Ses fonctions sont multiples. Il participe à la digestion, en transformant les aliments en éléments assimilables. Il est aussi un puissant modulateur du système immunitaire, jouant un rôle-clé dès la naissance, notamment durant les 1000 premiers jours de vie.
Une bonne santé intestinale passe avant tout par une bonne santé fonctionnelle du microbiote.

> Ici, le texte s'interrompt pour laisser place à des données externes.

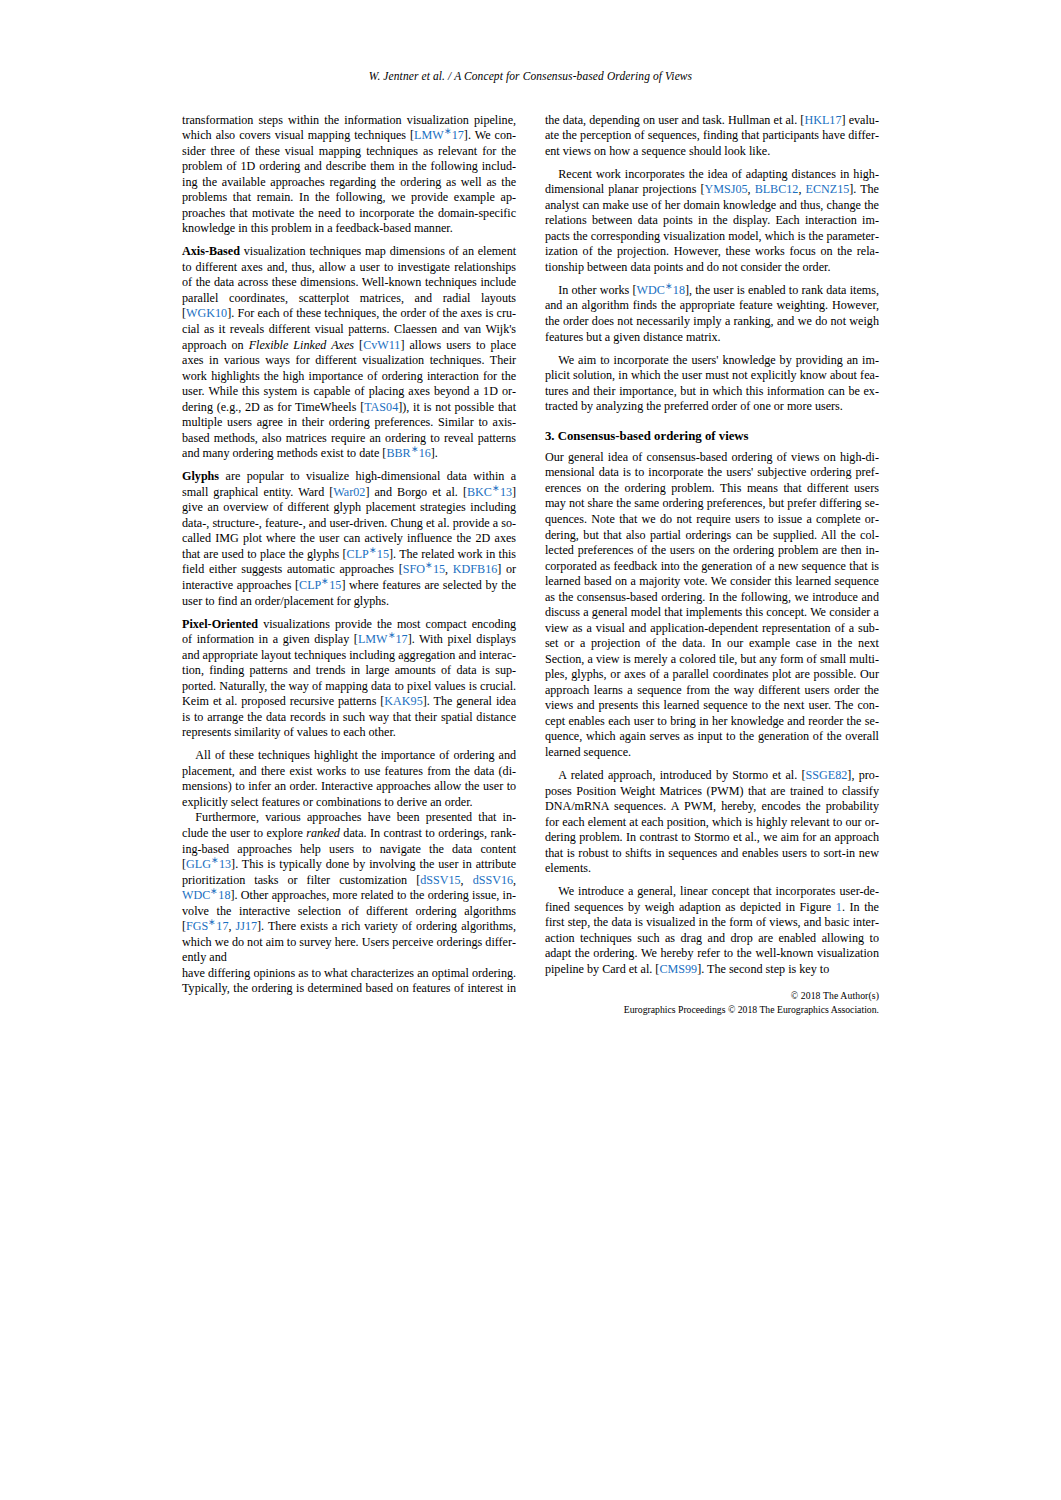W. Jentner et al. / A Concept for Consensus-based Ordering of Views
transformation steps within the information visualization pipeline, which also covers visual mapping techniques [LMW∗17]. We consider three of these visual mapping techniques as relevant for the problem of 1D ordering and describe them in the following including the available approaches regarding the ordering as well as the problems that remain. In the following, we provide example approaches that motivate the need to incorporate the domain-specific knowledge in this problem in a feedback-based manner.
Axis-Based visualization techniques map dimensions of an element to different axes and, thus, allow a user to investigate relationships of the data across these dimensions. Well-known techniques include parallel coordinates, scatterplot matrices, and radial layouts [WGK10]. For each of these techniques, the order of the axes is crucial as it reveals different visual patterns. Claessen and van Wijk's approach on Flexible Linked Axes [CvW11] allows users to place axes in various ways for different visualization techniques. Their work highlights the high importance of ordering interaction for the user. While this system is capable of placing axes beyond a 1D ordering (e.g., 2D as for TimeWheels [TAS04]), it is not possible that multiple users agree in their ordering preferences. Similar to axis-based methods, also matrices require an ordering to reveal patterns and many ordering methods exist to date [BBR∗16].
Glyphs are popular to visualize high-dimensional data within a small graphical entity. Ward [War02] and Borgo et al. [BKC∗13] give an overview of different glyph placement strategies including data-, structure-, feature-, and user-driven. Chung et al. provide a so-called IMG plot where the user can actively influence the 2D axes that are used to place the glyphs [CLP∗15]. The related work in this field either suggests automatic approaches [SFO∗15, KDFB16] or interactive approaches [CLP∗15] where features are selected by the user to find an order/placement for glyphs.
Pixel-Oriented visualizations provide the most compact encoding of information in a given display [LMW∗17]. With pixel displays and appropriate layout techniques including aggregation and interaction, finding patterns and trends in large amounts of data is supported. Naturally, the way of mapping data to pixel values is crucial. Keim et al. proposed recursive patterns [KAK95]. The general idea is to arrange the data records in such way that their spatial distance represents similarity of values to each other.
All of these techniques highlight the importance of ordering and placement, and there exist works to use features from the data (dimensions) to infer an order. Interactive approaches allow the user to explicitly select features or combinations to derive an order.
Furthermore, various approaches have been presented that include the user to explore ranked data. In contrast to orderings, ranking-based approaches help users to navigate the data content [GLG∗13]. This is typically done by involving the user in attribute prioritization tasks or filter customization [dSSV15, dSSV16, WDC∗18]. Other approaches, more related to the ordering issue, involve the interactive selection of different ordering algorithms [FGS∗17, JJ17]. There exists a rich variety of ordering algorithms, which we do not aim to survey here. Users perceive orderings differently and
have differing opinions as to what characterizes an optimal ordering. Typically, the ordering is determined based on features of interest in the data, depending on user and task. Hullman et al. [HKL17] evaluate the perception of sequences, finding that participants have different views on how a sequence should look like.
Recent work incorporates the idea of adapting distances in high-dimensional planar projections [YMSJ05, BLBC12, ECNZ15]. The analyst can make use of her domain knowledge and thus, change the relations between data points in the display. Each interaction impacts the corresponding visualization model, which is the parameterization of the projection. However, these works focus on the relationship between data points and do not consider the order.
In other works [WDC∗18], the user is enabled to rank data items, and an algorithm finds the appropriate feature weighting. However, the order does not necessarily imply a ranking, and we do not weigh features but a given distance matrix.
We aim to incorporate the users' knowledge by providing an implicit solution, in which the user must not explicitly know about features and their importance, but in which this information can be extracted by analyzing the preferred order of one or more users.
3. Consensus-based ordering of views
Our general idea of consensus-based ordering of views on high-dimensional data is to incorporate the users' subjective ordering preferences on the ordering problem. This means that different users may not share the same ordering preferences, but prefer differing sequences. Note that we do not require users to issue a complete ordering, but that also partial orderings can be supplied. All the collected preferences of the users on the ordering problem are then incorporated as feedback into the generation of a new sequence that is learned based on a majority vote. We consider this learned sequence as the consensus-based ordering. In the following, we introduce and discuss a general model that implements this concept. We consider a view as a visual and application-dependent representation of a subset or a projection of the data. In our example case in the next Section, a view is merely a colored tile, but any form of small multiples, glyphs, or axes of a parallel coordinates plot are possible. Our approach learns a sequence from the way different users order the views and presents this learned sequence to the next user. The concept enables each user to bring in her knowledge and reorder the sequence, which again serves as input to the generation of the overall learned sequence.
A related approach, introduced by Stormo et al. [SSGE82], proposes Position Weight Matrices (PWM) that are trained to classify DNA/mRNA sequences. A PWM, hereby, encodes the probability for each element at each position, which is highly relevant to our ordering problem. In contrast to Stormo et al., we aim for an approach that is robust to shifts in sequences and enables users to sort-in new elements.
We introduce a general, linear concept that incorporates user-defined sequences by weigh adaption as depicted in Figure 1. In the first step, the data is visualized in the form of views, and basic interaction techniques such as drag and drop are enabled allowing to adapt the ordering. We hereby refer to the well-known visualization pipeline by Card et al. [CMS99]. The second step is key to
© 2018 The Author(s)
Eurographics Proceedings © 2018 The Eurographics Association.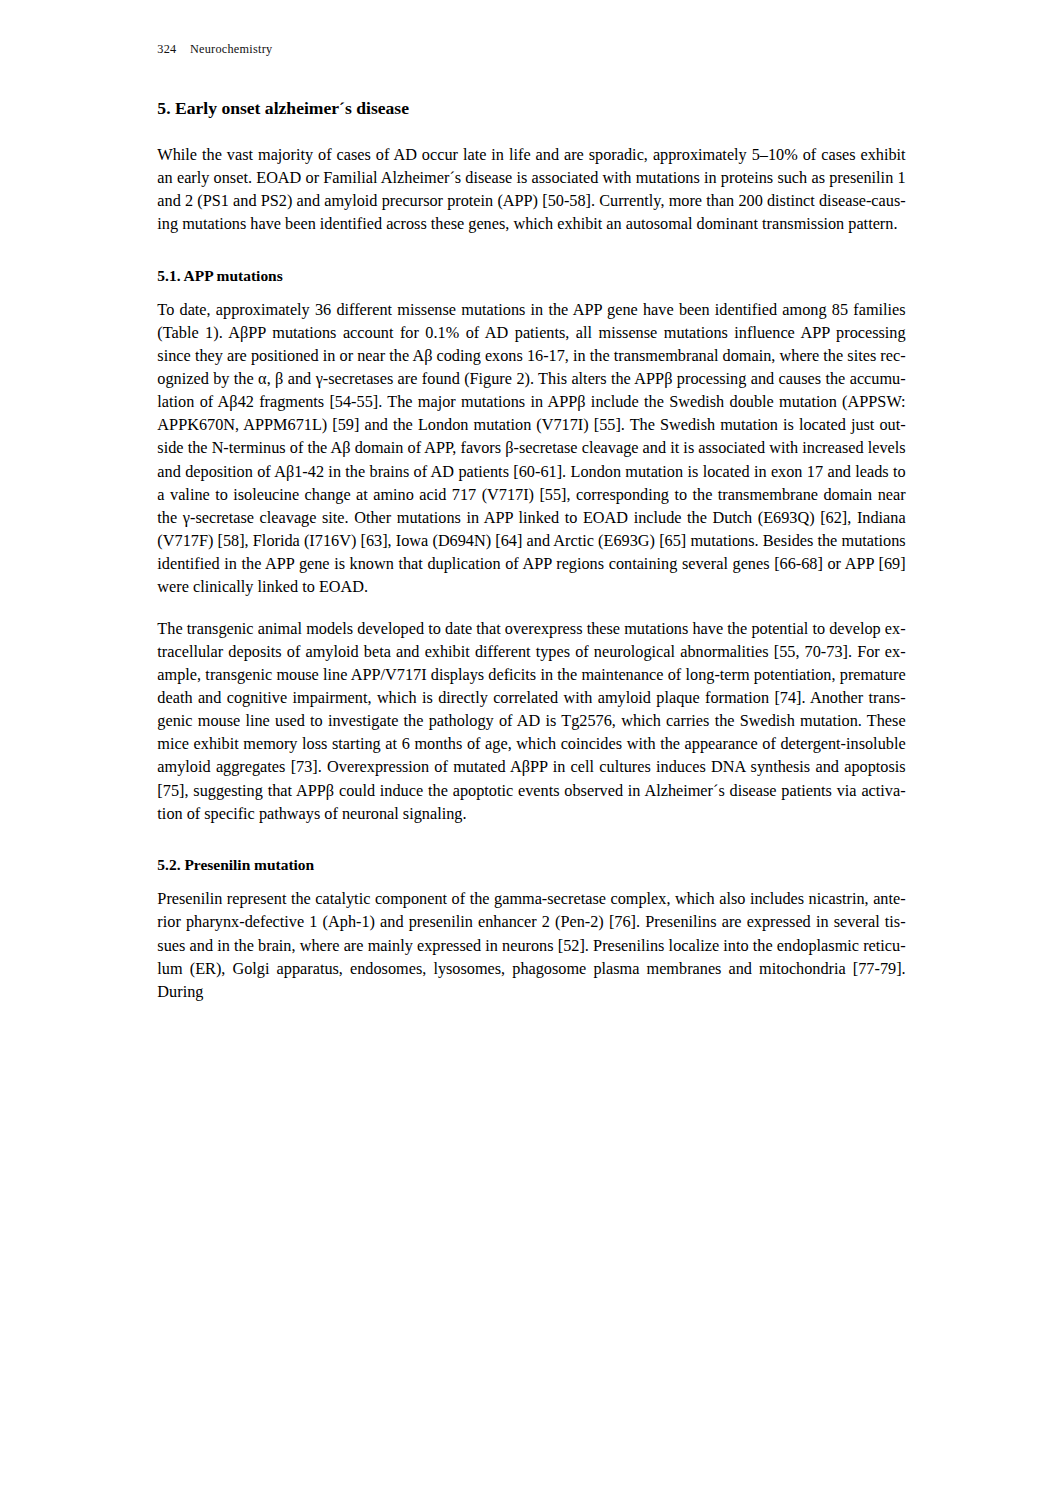324 Neurochemistry
5. Early onset alzheimer´s disease
While the vast majority of cases of AD occur late in life and are sporadic, approximately 5–10% of cases exhibit an early onset. EOAD or Familial Alzheimer´s disease is associated with mutations in proteins such as presenilin 1 and 2 (PS1 and PS2) and amyloid precursor protein (APP) [50-58]. Currently, more than 200 distinct disease-causing mutations have been identified across these genes, which exhibit an autosomal dominant transmission pattern.
5.1. APP mutations
To date, approximately 36 different missense mutations in the APP gene have been identified among 85 families (Table 1). Aβ PP mutations account for 0.1% of AD patients, all missense mutations influence APP processing since they are positioned in or near the Aβ coding exons 16-17, in the transmembranal domain, where the sites recognized by the α, β and γ-secretases are found (Figure 2). This alters the APPβ processing and causes the accumulation of Aβ42 fragments [54-55]. The major mutations in APPβ include the Swedish double mutation (APPSW: APPK670N, APPM671L) [59] and the London mutation (V717I) [55]. The Swedish mutation is located just outside the N-terminus of the Aβ domain of APP, favors β-secretase cleavage and it is associated with increased levels and deposition of Aβ1-42 in the brains of AD patients [60-61]. London mutation is located in exon 17 and leads to a valine to isoleucine change at amino acid 717 (V717I) [55], corresponding to the transmembrane domain near the γ-secretase cleavage site. Other mutations in APP linked to EOAD include the Dutch (E693Q) [62], Indiana (V717F) [58], Florida (I716V) [63], Iowa (D694N) [64] and Arctic (E693G) [65] mutations. Besides the mutations identified in the APP gene is known that duplication of APP regions containing several genes [66-68] or APP [69] were clinically linked to EOAD.
The transgenic animal models developed to date that overexpress these mutations have the potential to develop extracellular deposits of amyloid beta and exhibit different types of neurological abnormalities [55, 70-73]. For example, transgenic mouse line APP/V717I displays deficits in the maintenance of long-term potentiation, premature death and cognitive impairment, which is directly correlated with amyloid plaque formation [74]. Another transgenic mouse line used to investigate the pathology of AD is Tg2576, which carries the Swedish mutation. These mice exhibit memory loss starting at 6 months of age, which coincides with the appearance of detergent-insoluble amyloid aggregates [73]. Overexpression of mutated Aβ PP in cell cultures induces DNA synthesis and apoptosis [75], suggesting that APPβ could induce the apoptotic events observed in Alzheimer´s disease patients via activation of specific pathways of neuronal signaling.
5.2. Presenilin mutation
Presenilin represent the catalytic component of the gamma-secretase complex, which also includes nicastrin, anterior pharynx-defective 1 (Aph-1) and presenilin enhancer 2 (Pen-2) [76]. Presenilins are expressed in several tissues and in the brain, where are mainly expressed in neurons [52]. Presenilins localize into the endoplasmic reticulum (ER), Golgi apparatus, endosomes, lysosomes, phagosome plasma membranes and mitochondria [77-79]. During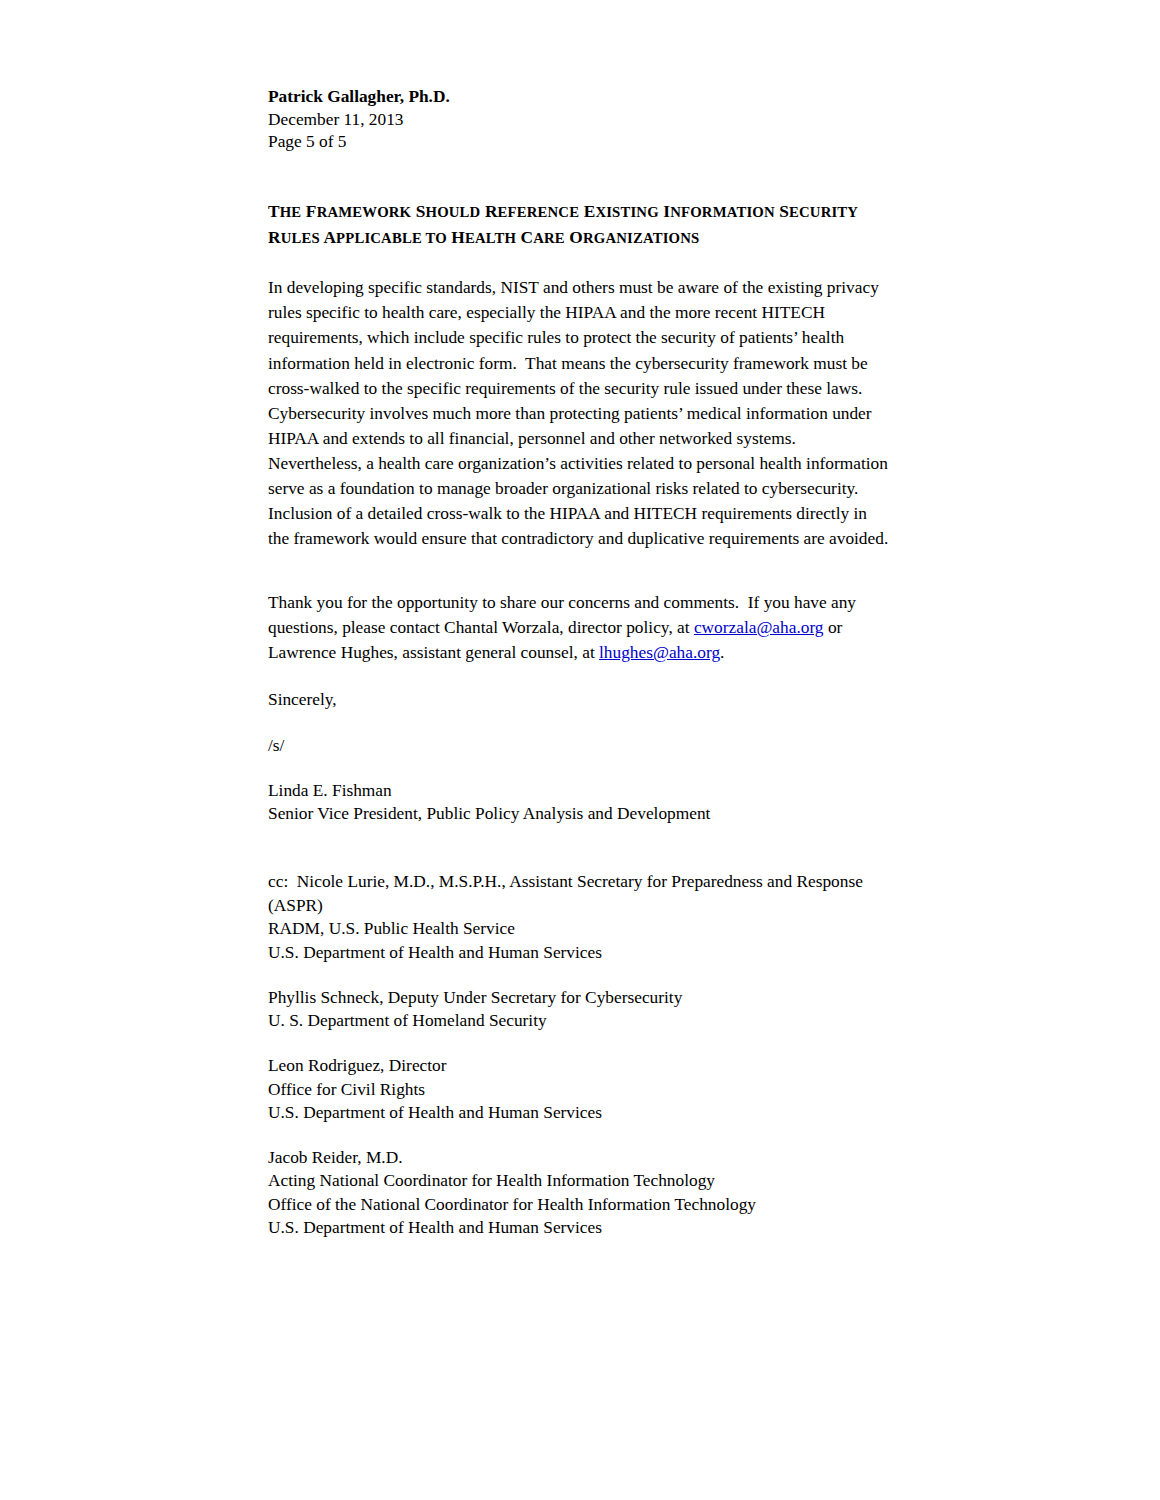Patrick Gallagher, Ph.D.
December 11, 2013
Page 5 of 5
THE FRAMEWORK SHOULD REFERENCE EXISTING INFORMATION SECURITY
RULES APPLICABLE TO HEALTH CARE ORGANIZATIONS
In developing specific standards, NIST and others must be aware of the existing privacy rules specific to health care, especially the HIPAA and the more recent HITECH requirements, which include specific rules to protect the security of patients’ health information held in electronic form. That means the cybersecurity framework must be cross-walked to the specific requirements of the security rule issued under these laws. Cybersecurity involves much more than protecting patients’ medical information under HIPAA and extends to all financial, personnel and other networked systems. Nevertheless, a health care organization’s activities related to personal health information serve as a foundation to manage broader organizational risks related to cybersecurity. Inclusion of a detailed cross-walk to the HIPAA and HITECH requirements directly in the framework would ensure that contradictory and duplicative requirements are avoided.
Thank you for the opportunity to share our concerns and comments. If you have any questions, please contact Chantal Worzala, director policy, at cworzala@aha.org or Lawrence Hughes, assistant general counsel, at lhughes@aha.org.
Sincerely,
/s/
Linda E. Fishman
Senior Vice President, Public Policy Analysis and Development
cc: Nicole Lurie, M.D., M.S.P.H., Assistant Secretary for Preparedness and Response (ASPR)
RADM, U.S. Public Health Service
U.S. Department of Health and Human Services
Phyllis Schneck, Deputy Under Secretary for Cybersecurity
U. S. Department of Homeland Security
Leon Rodriguez, Director
Office for Civil Rights
U.S. Department of Health and Human Services
Jacob Reider, M.D.
Acting National Coordinator for Health Information Technology
Office of the National Coordinator for Health Information Technology
U.S. Department of Health and Human Services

Mais cet équilibre fragile dépend de nombreux facteurs. « Certains sont génétiques et non modifiables : le sexe, l’ethnie, le mode de naissance (césarienne ou accouchement naturel) influencent sa composition, et donc ses impacts sur notre organisme. D’autres, comme l’alimentation, le mode de vie ou le stress, sont des leviers sur lesquels nous pouvons agir. » Le régime alimentaire est particulièrement déterminant : une alimentation riche en fibres, en oméga-3 et en aliments fermentés favorise un microbiote diversifié et équilibré. À l’inverse, une consommation excessive de viandes rouges, de produits ultra-transformés ou d’additifs alimentaires peut gravement l’altérer.
Préserver l’équilibre : alimentation, mode de vie et pistes thérapeutiques
Un déséquilibre du microbiote, ou dysbiose, peut être associé à diverses pathologies. « On pense tout de suite aux maladies digestives, comme le syndrome de l’intestin irritable ou la maladie de Crohn, mais l’impact va bien au-delà », explique le Dr Etienne. L’obésité, certaines maladies neurodégénératives comme Alzheimer et Parkinson, ou encore des troubles cutanés pourraient être liés à une altération du microbiote intestinal. « On parle de plus en plus de l’axe intestin-cerveau, car le microbiote produit des molécules qui influencent nos fonctions cognitives et émotionnelles. »
Si des analyses permettent aujourd’hui d’évaluer de plus en plus précisément la composition du microbiote intestinal, ce sont les interrelations avec notre corps qui importent le plus. « Nos bactéries sont de véritables usines chimiques. L’enjeu n’est pas de compter leur nombre, mais de comprendre leur rôle. Savoir qui est là, c’est certes scientifiquement, intellectuellement, intéressant, savoir comment ça fonctionne est infiniment mieux. C’est en effet par le biais de la production de diverses familles chimiques (on parle notamment des acides gras à courte chaine, AGCC) que notre microbiote impacte notre organisme à divers niveaux.» Cette approche est d’autant plus importante lorsqu’il s’agit d’utiliser des probiotiques, très populaires mais pas toujours adaptés. « Ce n’est pas la quantité qui compte, mais la souche spécifique utilisée. Un bon probiotique doit être ciblé dans son (ses) action(s) pour être efficace. »
On parle de plus en plus de l’axe intestincerveau, car le microbiote produit des molécules qui influencent nos fonctions cognitives et émotionnelles.
Enfin, la recherche explore des pistes plus innovantes, comme les greffes de microbiote fécal, qui consistent à transférer des bactéries d’un individu sain vers un patient souffrant de certaines pathologies. « Cela fonctionne bien pour des infections intestinales sévères, mais les indications restent limitées », tempère le spécialiste.
Le microbiote est un véritable modérateur entre le monde extérieur et notre organisme, un acteurclé de notre santé qu’il convient de préserver. « Une bonne santé intestinale passe avant tout par une bonne santé fonctionnelle du microbiote », conclut le Dr Etienne.